Rebecca wrung her hands in her lap. “He’s the worst womanizer who ever lived. His wife despised him for it. She was thinking of divorcing him. Then she became pregnant. She didn’t want a baby. She hated the idea. But he insisted she go through with it. And look at what it got her.”

“I still don’t see where you come in.”

Tears filled Rebecca’s eyes but she blinked and wiped at her face with a sleeve. “I was a hard-working nurse who barely made ends meet. Two thousand dollars a year was a lot of money to me. I agreed, and he’s been putting the money in my bank account ever since. His only condition was that I never, ever tell anyone his secret. Which I never have until now.”
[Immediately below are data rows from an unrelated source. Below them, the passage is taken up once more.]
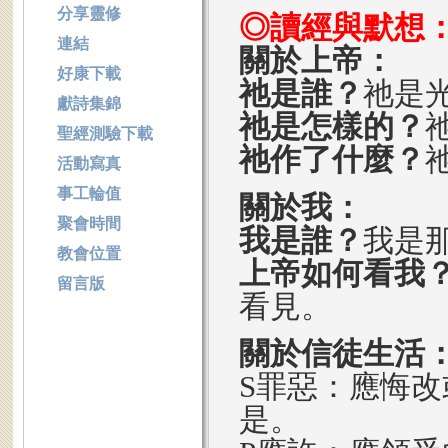
分享靈修
◎讀經與默想
連結
關於上帝：
好康下載
祂是誰？
祂是
獻詩集錦
祂是怎樣的？
聖經測驗下載
祂作了什麼？
活動寫真
事工輪值
關於我：
聚會時間
我是誰？
我是
教會位置
上帝如何看我
留言版
看見。
關於信徒生活
S罪惡：應悔改
是。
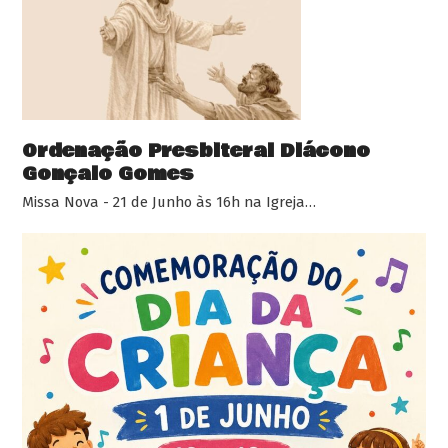
Ordenação Presbiteral Diácono
Gonçalo Gomes
Missa Nova - 21 de Junho às 16h na Igreja…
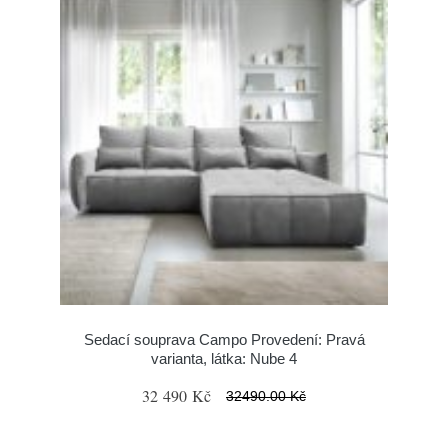
Sedací souprava Campo Provedení: Pravá
varianta, látka: Nube 4
32 490 Kč
32490.00 Kč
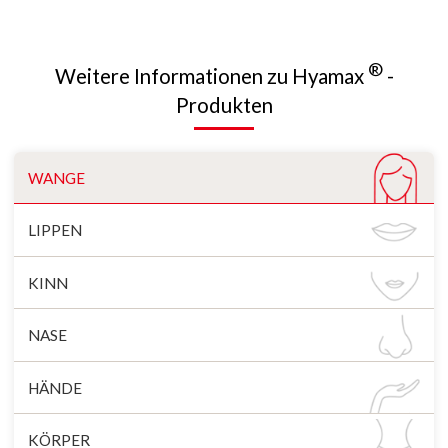
®
Weitere Informationen zu Hyamax
-
Produkten
WANGE
LIPPEN
KINN
NASE
HÄNDE
KÖRPER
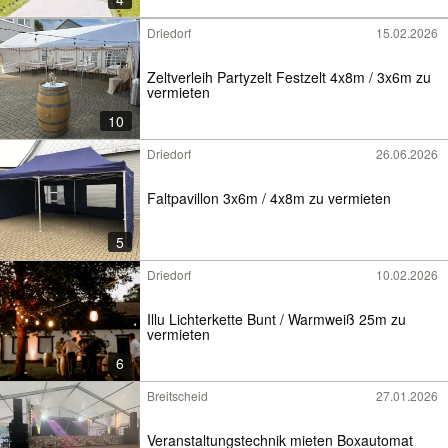
Driedorf
15.02.2026
Zeltverleih Partyzelt Festzelt 4x8m / 3x6m zu
vermieten
10
Driedorf
26.06.2026
Faltpavillon 3x6m / 4x8m zu vermieten
5
Driedorf
10.02.2026
Illu Lichterkette Bunt / Warmweiß 25m zu
vermieten
6
Breitscheid
27.01.2026
Veranstaltungstechnik mieten Boxautomat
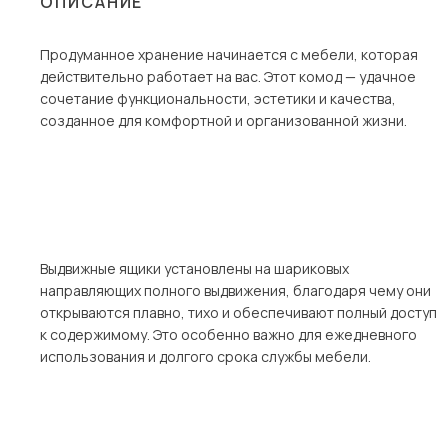
ОПИСАНИЕ
Столы и стулья
Продуманное хранение начинается с мебели, которая
Шкафы и стеллажи
действительно работает на вас. Этот комод — удачное
Комоды и тумбы
сочетание функциональности, эстетики и качества,
созданное для комфортной и организованной жизни.
Вешалки и обувницы
Гарнитуры
Пос
Выдвижные ящики установлены на шариковых
направляющих полного выдвижения, благодаря чему они
открываются плавно, тихо и обеспечивают полный доступ
к содержимому. Это особенно важно для ежедневного
использования и долгого срока службы мебели.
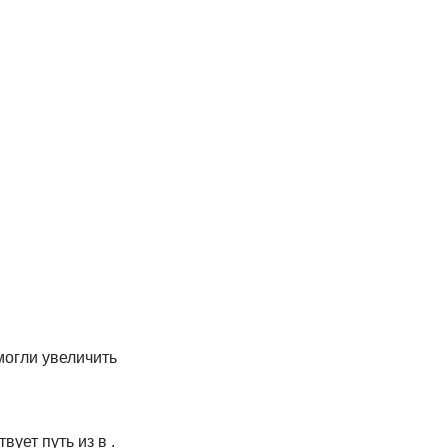
могли увеличить
ует путь из в .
Fargo supposed he should feel flattered.

“I had conditions of my own,” Rebecca hastily went on. “I agreed to play his wife but only so long as he didn’t bring any of his tarts back home with him.” She stopped, and bit her lower lip. “My other condition was that he couldn’t lay a hand on me. I’m not his and never will be. Not that way.”

“Is there a point to all this?”

“Yes.” Rebecca looked him in the eyes and said so softly he barely heard her, “I haven’t been with a man in thirteen years and I can’t take it anymore. I want you to make love to me.”

9

Skye Fargo thought he had seen it all and heard it all. He thought he had stopped being surprised by the loco things people did. But he was wrong. “You haven’t slept with a man in thirteen years?”

“I didn’t say that, exactly,” Rebecca said.

“Then what the hell did you say?”

“I said I haven’t been with another man. I didn’t say I haven’t slept with a few.”

Fargo almost laughed in her face. Leave it to a female to split hairs. “How is that different?”

“When a woman says she’s been with a man, it means it was more than just physical. Oh, I’ve been attracted to a few, like I am to you. But I’ve only ever slept with them and nothing more. Understand?”

No, Fargo didn’t. But if she wanted to go on kidding herself, that was fine by him. He was about to suggest they get together later when Senator Keever and Gerty came out of their tent. Owen and Lichen and the rest of the men took that as their cue to converge.

“So what is it you wanted to discuss?” the senator asked.

Fargo had been thinking about it on the ride back and there was only one thing to do. “We’re packing up and heading for civilization in the morning. I want everyone up by six so we can be on our way by seven.”

Keever half grinned. “Is this some kind of joke? I came to the Black Hills to hunt and I’m not leaving until I have a few more trophies.”

“If we stay the Sioux will have trophies of their own and one might be your scalp. We’re caught smack in the middle of a gathering of the bands, and if we’re not real careful, we’ll be up to our necks in warriors out to slit our throats.”

Owen appeared to be skeptical. “What’s this gathering business? There hasn’t been a gathering of all the Sioux in years. What could bring the bands together now?”

“A white buffalo.”

Senator Keever and Owen exchanged looks and the senator said, “We’re talking about an albino buffalo, correct? There are albino animals all the time. I’ve seen an albino deer myself. So why are the redskins making such a fuss over this white one?”

“To the Lakotas it’s sacred.”

“Oh, hogwash. An albino isn’t exceptional. I grant you they’re rare. But it’s a buffalo, for God’s sake. A shaggy brute that spends it days grazing and grunting and leaving smelly droppings all over the place. How in the world can even simple savages think it’s sacred?”